Romney wins convincing victory in Illinois primary

The Takeaway

Mitt Romney won a big victory in Illinois Tuesday night, topping Rick Santorum by more than 11 points, 46.7 percent to 35 percent.

Ron Paul came in third with 9.3 percent and Newt Gingrich came in fourth with 8 percent. Romney had been widely expected to win, and win convincingly, thought political pundits Wednesday morning were saying Romney had failed to deliver the knock-out blow. All four candidates have indicated they will soldier on. 

Reince Priebus, the chairman of the Republican National Committee, speaking on MSNBC Wednesday morning, said there was no reason to think the campaign would end before March ended. He pointed, though, to the great number of winner-take-all primaries in April as the turning point for the race.
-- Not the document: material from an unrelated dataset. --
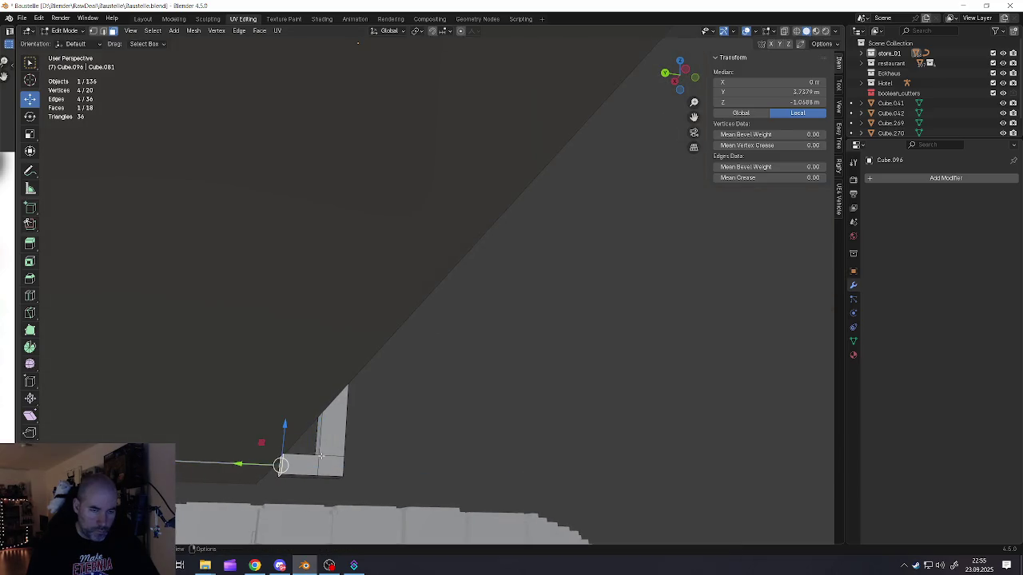
{"action": "scroll", "coordinate": [280, 464], "scroll_direction": "down", "scroll_amount": 2}
{"action": "scroll", "coordinate": [280, 466], "scroll_direction": "down", "scroll_amount": 3}
{"action": "scroll", "coordinate": [279, 455], "scroll_direction": "down", "scroll_amount": 2}
{"action": "middle_click_drag", "start_coordinate": [278, 445], "coordinate": [308, 361]}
According to The New York Times, Romney wasted little time on his Republican candidates in his victory speech. He immediately turned his focus to Obama.

“It’s time to say this word: enough. We’ve had enough,” Romney said, according to the Times. “We know our future’s brighter than these troubled times. We still believe in America, and we deserve a president who believes in us, and I believe in the American people.”

Romney won in Illinois across demographics, though especially in the area in and around Chicago. In fact, Romney won in Illinois counties with large cities, while Santorum won in a vast swatch of southern and western counties.

The election now moves on to a primary in Louisiana on Saturday before heading to Wisconsin, Washington, D.C., and Maryland in two weeks. Wisconsin is widely being viewed as a litmus test of Santorum's continued viability. The state is somewhere between states Santorum has won, like Iowa and Minnesota, and states that Romney has carried, like Michigan and Illinois.

If Santorum is to remain viable, pundits said, Santorum will need to win in Wisconsin on April 3 and then take his home state of Pennsylvania three weeks later on April 24.